Dazu Lars Leschewitz, Fraktionsvorsitzender der Linksfraktion: „Das Umfallen der SPD ist mir völlig unverständlich. Da entsteht schon der Eindruck, dass die Sozialdemokraten nicht immer wissen was sie wollen und im Zweifel gerne den Weg des geringsten Widerstands wählen. Und auch wenn das Bezirksamt keine direkten Einflussmöglichkeiten hat, ist unverständlich, warum nicht einmal Gespräche mit potenziellen Anbietern geführt und geeignete Flächen gesucht werden sollen. Aktive Wirtschaftspolitik des Bezirkes sieht anders aus."

Das Nahversorgungszentrum Schönwalder Straße ist eines der schwächsten in ganz Spandau. Das geht auch aus den Untersuchungen zum Einzelhandelskonzept des Bezirks hervor. Eine Stärkung des Zentrums wäre die Ansiedlung eines Drogeriemarktes, den die Bürgerinnen und Bürger dort vermissen. Auch in anderen Ortsteilen hat ein solcher Markt bereits die Nahversorgung aufgewertet.

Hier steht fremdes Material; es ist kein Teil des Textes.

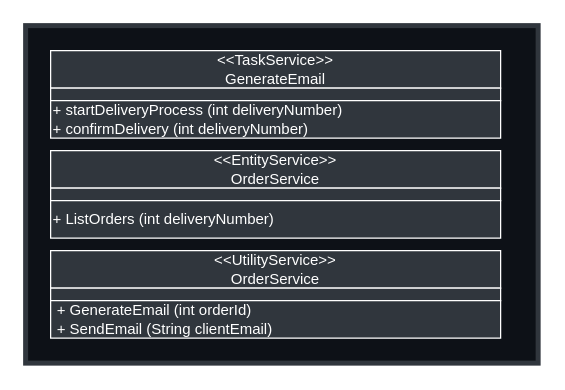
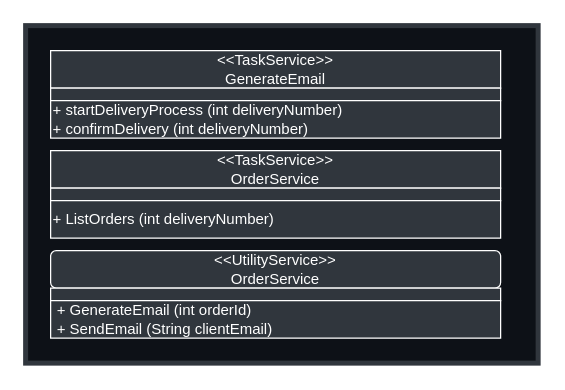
  <mxCell id="0" />
  <mxCell id="1" parent="0" />
  <mxCell id="2" value="" style="rounded=0;whiteSpace=wrap;html=1;fillColor=#0D1117;strokeColor=#30363D;strokeWidth=4;" vertex="1" parent="1"><mxGeometry x="20" y="20" width="410" height="270" as="geometry" /></mxCell>
  <mxCell id="3" value="&lt;font color=&quot;#ffffff&quot;&gt;&amp;lt;&amp;lt;TaskService&amp;gt;&amp;gt;&lt;br&gt;&lt;/font&gt;&lt;span style=&quot;color: rgb(255 , 255 , 255)&quot;&gt;GenerateEmail&lt;/span&gt;&lt;font color=&quot;#ffffff&quot;&gt;&lt;br&gt;&lt;/font&gt;" style="rounded=0;whiteSpace=wrap;html=1;strokeColor=#FFF;fillColor=#30363D;" vertex="1" parent="1"><mxGeometry x="40" y="40" width="360" height="30" as="geometry" /></mxCell>
  <mxCell id="4" value="&lt;font color=&quot;#ffffff&quot;&gt;&lt;br&gt;&lt;/font&gt;" style="rounded=0;whiteSpace=wrap;html=1;strokeColor=#FFF;fillColor=#30363D;" vertex="1" parent="1"><mxGeometry x="40" y="70" width="360" height="10" as="geometry" /></mxCell>
  <mxCell id="5" value="&lt;font color=&quot;#ffffff&quot;&gt;&lt;div&gt;+ startDeliveryProcess (int deliveryNumber)&lt;/div&gt;&lt;div&gt;+ confirmDelivery (int deliveryNumber)&lt;/div&gt;&lt;/font&gt;" style="rounded=0;whiteSpace=wrap;html=1;strokeColor=#FFF;fillColor=#30363D;align=left;" vertex="1" parent="1"><mxGeometry x="40" y="80" width="360" height="30" as="geometry" /></mxCell>
- <mxCell id="6" value="&lt;font color=&quot;#ffffff&quot;&gt;&amp;lt;&amp;lt;EntityService&amp;gt;&amp;gt;&lt;br&gt;&lt;/font&gt;&lt;font color=&quot;#ffffff&quot;&gt;OrderService&lt;br&gt;&lt;/font&gt;" style="rounded=0;whiteSpace=wrap;html=1;strokeColor=#FFF;fillColor=#30363D;" vertex="1" parent="1"><mxGeometry x="40" y="120" width="360" height="30" as="geometry" /></mxCell>
+ <mxCell id="6" value="&lt;font color=&quot;#ffffff&quot;&gt;&amp;lt;&amp;lt;TaskService&amp;gt;&amp;gt;&lt;br&gt;&lt;/font&gt;&lt;font color=&quot;#ffffff&quot;&gt;OrderService&lt;br&gt;&lt;/font&gt;" style="rounded=0;whiteSpace=wrap;html=1;strokeColor=#FFF;fillColor=#30363D;" vertex="1" parent="1"><mxGeometry x="40" y="120" width="360" height="30" as="geometry" /></mxCell>
  <mxCell id="7" value="&lt;font color=&quot;#ffffff&quot;&gt;&lt;br&gt;&lt;/font&gt;" style="rounded=0;whiteSpace=wrap;html=1;strokeColor=#FFF;fillColor=#30363D;" vertex="1" parent="1"><mxGeometry x="40" y="150" width="360" height="10" as="geometry" /></mxCell>
  <mxCell id="8" value="&lt;font color=&quot;#ffffff&quot;&gt;+ ListOrders (int deliveryNumber)&lt;br&gt;&lt;/font&gt;" style="rounded=0;whiteSpace=wrap;html=1;strokeColor=#FFF;fillColor=#30363D;align=left;" vertex="1" parent="1"><mxGeometry x="40" y="160" width="360" height="30" as="geometry" /></mxCell>
- <mxCell id="9" value="&lt;font color=&quot;#ffffff&quot;&gt;&amp;lt;&amp;lt;UtilityService&amp;gt;&amp;gt;&lt;br&gt;&lt;/font&gt;&lt;font color=&quot;#ffffff&quot;&gt;OrderService&lt;br&gt;&lt;/font&gt;" style="rounded=0;whiteSpace=wrap;html=1;strokeColor=#FFF;fillColor=#30363D;" vertex="1" parent="1"><mxGeometry x="40" y="200" width="360" height="30" as="geometry" /></mxCell>
+ <mxCell id="9" value="&lt;font color=&quot;#ffffff&quot;&gt;&amp;lt;&amp;lt;UtilityService&amp;gt;&amp;gt;&lt;br&gt;&lt;/font&gt;&lt;font color=&quot;#ffffff&quot;&gt;OrderService&lt;br&gt;&lt;/font&gt;" style="whiteSpace=wrap;html=1;strokeColor=#FFF;fillColor=#30363D;rounded=1;" vertex="1" parent="1"><mxGeometry x="40" y="200" width="360" height="30" as="geometry" /></mxCell>
  <mxCell id="10" value="&lt;font color=&quot;#ffffff&quot;&gt;&lt;br&gt;&lt;/font&gt;" style="rounded=0;whiteSpace=wrap;html=1;strokeColor=#FFF;fillColor=#30363D;" vertex="1" parent="1"><mxGeometry x="40" y="230" width="360" height="10" as="geometry" /></mxCell>
  <mxCell id="11" value="&lt;font color=&quot;#ffffff&quot;&gt;&lt;div&gt;&amp;nbsp;+ GenerateEmail (int orderId)&lt;/div&gt;&lt;div&gt;&amp;nbsp;+ SendEmail (String clientEmail)&lt;/div&gt;&lt;/font&gt;" style="rounded=0;whiteSpace=wrap;html=1;strokeColor=#FFF;fillColor=#30363D;align=left;" vertex="1" parent="1"><mxGeometry x="40" y="240" width="360" height="30" as="geometry" /></mxCell>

Aus diesem Grund hatte die Linksfraktion bereits am 04.07.2018 einen entsprechender Antrag in der BVV Spandau gestellt, der dann in den Wirtschaftsausschuss überwiesen, jedoch dort von den Fraktionen der CDU, FDP und AfD am 11.10.2018 abgelehnt wurde. In der BVV-Sitzung vom 23.01.2019 wurde der Antrag aufgrund der Mehrheitsverhältnisse wieder zurück in den Wirtschaftsausschuss überwiesen.

In der Beratung des Wirtschaftsausschusses am 14.02.2019 wurde der Antrag endgültig abgelehnt. Dies geschah durch das Einknicken der SPD, die durch ihre Enthaltung das Projekt zum Scheitern brachte.